[RFC PATCH v2 18/20] hw/arm/smmu-common: Bypass emulated IOTLB for a accel SMMUv3

Shameer Kolothum via posted 20 patches 3 weeks, 4 days ago
[RFC PATCH v2 18/20] hw/arm/smmu-common: Bypass emulated IOTLB for a accel SMMUv3
Posted by Shameer Kolothum via 3 weeks, 4 days ago
From: Nicolin Chen <nicolinc@nvidia.com>

If a vSMMU is configured as a accelerated one, HW IOTLB will be used
and all cache invalidation should be done to the HW IOTLB too, v.s.
the emulated iotlb. In this case, an iommu notifier isn't registered,
as the devices behind a SMMUv3-accel would stay in the system address
space for stage-2 mappings.

However, the KVM code still requests an iommu address space to translate
an MSI doorbell gIOVA via get_msi_address_space() and translate().
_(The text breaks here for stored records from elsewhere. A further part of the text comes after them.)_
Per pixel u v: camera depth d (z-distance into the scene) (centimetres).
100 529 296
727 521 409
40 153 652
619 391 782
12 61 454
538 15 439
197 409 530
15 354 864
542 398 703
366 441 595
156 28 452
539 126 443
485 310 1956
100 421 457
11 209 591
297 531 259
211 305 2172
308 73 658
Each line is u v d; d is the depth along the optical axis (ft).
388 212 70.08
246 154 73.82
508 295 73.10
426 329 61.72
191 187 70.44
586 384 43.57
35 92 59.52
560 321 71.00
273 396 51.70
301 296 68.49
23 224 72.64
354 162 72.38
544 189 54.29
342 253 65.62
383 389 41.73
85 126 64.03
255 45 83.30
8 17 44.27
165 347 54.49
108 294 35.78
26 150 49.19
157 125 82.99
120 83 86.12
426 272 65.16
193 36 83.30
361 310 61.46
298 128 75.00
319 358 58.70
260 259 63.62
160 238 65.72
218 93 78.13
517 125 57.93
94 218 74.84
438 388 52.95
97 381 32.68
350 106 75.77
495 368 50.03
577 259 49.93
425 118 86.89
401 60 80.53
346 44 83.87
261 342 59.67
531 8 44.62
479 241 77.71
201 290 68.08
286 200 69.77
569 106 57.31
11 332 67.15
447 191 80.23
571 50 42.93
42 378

Since a SMMUv3-accel doesn't register an iommu notifier to flush emulated
iotlb, bypass the emulated IOTLB and always walk through the guest-level
IO page table.

Signed-off-by: Nicolin Chen <nicolinc@nvidia.com>
Signed-off-by: Shameer Kolothum <shameerali.kolothum.thodi@huawei.com>
---
 hw/arm/smmu-common.c | 21 +++++++++++++++++++++
 1 file changed, 21 insertions(+)

diff --git a/hw/arm/smmu-common.c b/hw/arm/smmu-common.c
index 9fd455baa0..fd10df8866 100644
--- a/hw/arm/smmu-common.c
+++ b/hw/arm/smmu-common.c
@@ -77,6 +77,17 @@ static SMMUTLBEntry *smmu_iotlb_lookup_all_levels(SMMUState *bs,
     uint8_t level = 4 - (inputsize - 4) / stride;
     SMMUTLBEntry *entry = NULL;
 
+    /*
+     * Stage-1 translation with a accel SMMU in general uses HW IOTLB. However,
+     * KVM still requests for an iommu address space for an MSI fixup by looking
+     * up stage-1 page table. Make sure we don't go through the emulated pathway
+     * so that the emulated iotlb will not need any invalidation.
+     */
+
+    if (bs->accel) {
+        return NULL;
+    }
+
     while (level <= 3) {
         uint64_t subpage_size = 1ULL << level_shift(level, tt->granule_sz);
         uint64_t mask = subpage_size - 1;
@@ -142,6 +153,16 @@ void smmu_iotlb_insert(SMMUState *bs, SMMUTransCfg *cfg, SMMUTLBEntry *new)
     SMMUIOTLBKey *key = g_new0(SMMUIOTLBKey, 1);
     uint8_t tg = (new->granule - 10) / 2;
 
+    /*
+     * Stage-1 translation with a accel SMMU in general uses HW IOTLB. However,
+     * KVM still requests for an iommu address space for an MSI fixup by looking
+     * up stage-1 page table. Make sure we don't go through the emulated pathway
+     * so that the emulated iotlb will not need any invalidation.
+     */
+    if (bs->accel) {
+        return;
+    }
+
     if (g_hash_table_size(bs->iotlb) >= SMMU_IOTLB_MAX_SIZE) {
         smmu_iotlb_inv_all(bs);
     }
-- 
2.34.1
Re: [RFC PATCH v2 18/20] hw/arm/smmu-common: Bypass emulated IOTLB for a accel SMMUv3
Posted by Eric Auger 1 week, 3 days ago

On 3/11/25 3:10 PM, Shameer Kolothum wrote:
> From: Nicolin Chen <nicolinc@nvidia.com>
>
> If a vSMMU is configured as a accelerated one, HW IOTLB will be used
> and all cache invalidation should be done to the HW IOTLB too, v.s.
> the emulated iotlb. In this case, an iommu notifier isn't registered,
> as the devices behind a SMMUv3-accel would stay in the system address
> space for stage-2 mappings.
>
> However, the KVM code still requests an iommu address space to translate
> an MSI doorbell gIOVA via get_msi_address_space() and translate().
In case we you flat MSI mapping, can't we get rid about that problematic?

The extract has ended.